◆ WORK INSTRUCTIONS ◆
Check every line of the material for the word "globe". Copy those that have it.

◆ EXERCISE INPUTS ◆
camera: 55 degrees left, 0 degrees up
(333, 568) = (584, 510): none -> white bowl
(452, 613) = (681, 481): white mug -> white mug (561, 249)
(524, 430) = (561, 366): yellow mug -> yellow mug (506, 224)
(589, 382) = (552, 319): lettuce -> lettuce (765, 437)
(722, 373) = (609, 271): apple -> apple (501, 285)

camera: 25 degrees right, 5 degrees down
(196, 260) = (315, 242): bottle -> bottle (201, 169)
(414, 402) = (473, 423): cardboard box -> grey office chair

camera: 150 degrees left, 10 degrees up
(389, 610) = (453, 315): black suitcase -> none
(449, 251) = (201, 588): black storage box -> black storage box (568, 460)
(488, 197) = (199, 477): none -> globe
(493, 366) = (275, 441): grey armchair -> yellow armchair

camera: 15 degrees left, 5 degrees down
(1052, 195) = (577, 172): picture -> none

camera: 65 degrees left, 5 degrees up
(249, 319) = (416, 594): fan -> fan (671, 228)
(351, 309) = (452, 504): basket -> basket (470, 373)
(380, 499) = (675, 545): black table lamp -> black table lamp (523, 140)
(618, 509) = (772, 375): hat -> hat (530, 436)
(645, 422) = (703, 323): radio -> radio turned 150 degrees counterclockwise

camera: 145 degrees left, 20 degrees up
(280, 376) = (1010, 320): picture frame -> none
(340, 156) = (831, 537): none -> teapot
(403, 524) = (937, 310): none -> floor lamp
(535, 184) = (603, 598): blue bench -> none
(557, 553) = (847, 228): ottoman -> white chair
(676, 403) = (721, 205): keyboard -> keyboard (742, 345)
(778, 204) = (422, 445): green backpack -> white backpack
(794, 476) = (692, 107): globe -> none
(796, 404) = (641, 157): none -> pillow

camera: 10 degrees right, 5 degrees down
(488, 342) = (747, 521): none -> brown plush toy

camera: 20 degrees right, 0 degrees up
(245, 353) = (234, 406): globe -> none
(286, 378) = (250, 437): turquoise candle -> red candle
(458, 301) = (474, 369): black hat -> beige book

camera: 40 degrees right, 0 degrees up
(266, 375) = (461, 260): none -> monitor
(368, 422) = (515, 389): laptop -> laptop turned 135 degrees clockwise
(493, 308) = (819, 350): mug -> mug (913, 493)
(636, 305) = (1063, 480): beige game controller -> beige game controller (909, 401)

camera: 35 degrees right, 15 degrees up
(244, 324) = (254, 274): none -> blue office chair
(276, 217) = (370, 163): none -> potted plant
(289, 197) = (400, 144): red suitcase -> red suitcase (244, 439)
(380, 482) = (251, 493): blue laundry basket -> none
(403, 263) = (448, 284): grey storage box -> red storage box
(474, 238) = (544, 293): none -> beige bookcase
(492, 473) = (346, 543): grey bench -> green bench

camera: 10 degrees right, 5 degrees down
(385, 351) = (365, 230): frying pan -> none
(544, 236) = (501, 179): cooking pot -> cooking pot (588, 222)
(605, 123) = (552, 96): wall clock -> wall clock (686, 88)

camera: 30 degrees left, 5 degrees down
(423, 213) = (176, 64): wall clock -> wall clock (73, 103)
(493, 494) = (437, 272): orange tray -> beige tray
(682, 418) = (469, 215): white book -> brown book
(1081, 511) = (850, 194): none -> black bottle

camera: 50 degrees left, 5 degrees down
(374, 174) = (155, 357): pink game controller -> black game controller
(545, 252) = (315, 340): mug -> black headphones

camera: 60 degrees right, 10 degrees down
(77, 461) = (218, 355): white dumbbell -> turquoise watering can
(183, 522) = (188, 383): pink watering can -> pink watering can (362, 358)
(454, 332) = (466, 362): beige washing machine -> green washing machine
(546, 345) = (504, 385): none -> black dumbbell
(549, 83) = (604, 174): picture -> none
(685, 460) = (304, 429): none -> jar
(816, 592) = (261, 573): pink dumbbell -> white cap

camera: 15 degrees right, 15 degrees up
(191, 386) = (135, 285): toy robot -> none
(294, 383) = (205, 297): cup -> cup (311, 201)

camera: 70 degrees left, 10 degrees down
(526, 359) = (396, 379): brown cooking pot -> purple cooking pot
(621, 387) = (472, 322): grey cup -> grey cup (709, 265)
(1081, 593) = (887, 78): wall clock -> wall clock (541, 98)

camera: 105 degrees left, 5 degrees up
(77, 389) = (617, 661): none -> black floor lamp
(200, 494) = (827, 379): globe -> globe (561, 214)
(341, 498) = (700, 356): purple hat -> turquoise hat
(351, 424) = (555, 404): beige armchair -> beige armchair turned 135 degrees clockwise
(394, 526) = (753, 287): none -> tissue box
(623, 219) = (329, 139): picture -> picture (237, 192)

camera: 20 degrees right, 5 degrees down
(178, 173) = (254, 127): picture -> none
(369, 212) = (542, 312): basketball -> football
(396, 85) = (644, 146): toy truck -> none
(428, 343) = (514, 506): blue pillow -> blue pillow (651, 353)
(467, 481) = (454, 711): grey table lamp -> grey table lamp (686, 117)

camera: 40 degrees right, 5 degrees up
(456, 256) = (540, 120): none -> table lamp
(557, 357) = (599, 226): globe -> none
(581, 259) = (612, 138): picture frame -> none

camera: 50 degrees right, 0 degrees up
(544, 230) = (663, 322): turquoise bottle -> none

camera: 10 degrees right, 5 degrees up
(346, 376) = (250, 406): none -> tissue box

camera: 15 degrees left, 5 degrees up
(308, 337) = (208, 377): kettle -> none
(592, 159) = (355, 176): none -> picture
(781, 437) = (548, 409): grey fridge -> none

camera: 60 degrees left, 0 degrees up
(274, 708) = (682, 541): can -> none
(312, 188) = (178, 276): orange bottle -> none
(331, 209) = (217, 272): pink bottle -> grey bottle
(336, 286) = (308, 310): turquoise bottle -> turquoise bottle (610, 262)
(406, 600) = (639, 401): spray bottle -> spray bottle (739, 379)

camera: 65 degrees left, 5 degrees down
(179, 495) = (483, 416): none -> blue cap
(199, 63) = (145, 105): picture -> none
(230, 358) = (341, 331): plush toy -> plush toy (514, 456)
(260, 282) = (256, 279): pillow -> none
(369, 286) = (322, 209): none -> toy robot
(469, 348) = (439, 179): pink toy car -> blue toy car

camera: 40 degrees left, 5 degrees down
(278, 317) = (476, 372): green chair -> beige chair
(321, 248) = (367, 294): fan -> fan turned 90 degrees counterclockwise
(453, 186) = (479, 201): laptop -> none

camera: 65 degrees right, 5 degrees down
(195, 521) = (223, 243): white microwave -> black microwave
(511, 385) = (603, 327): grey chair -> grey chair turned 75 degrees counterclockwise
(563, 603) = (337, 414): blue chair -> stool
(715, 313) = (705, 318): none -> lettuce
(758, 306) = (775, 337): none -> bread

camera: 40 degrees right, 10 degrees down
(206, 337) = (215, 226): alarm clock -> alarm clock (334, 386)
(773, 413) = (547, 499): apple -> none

◆ YOUR SOLUTION ◆
(488, 197) = (199, 477): none -> globe
(794, 476) = (692, 107): globe -> none
(245, 353) = (234, 406): globe -> none
(200, 494) = (827, 379): globe -> globe (561, 214)
(557, 357) = (599, 226): globe -> none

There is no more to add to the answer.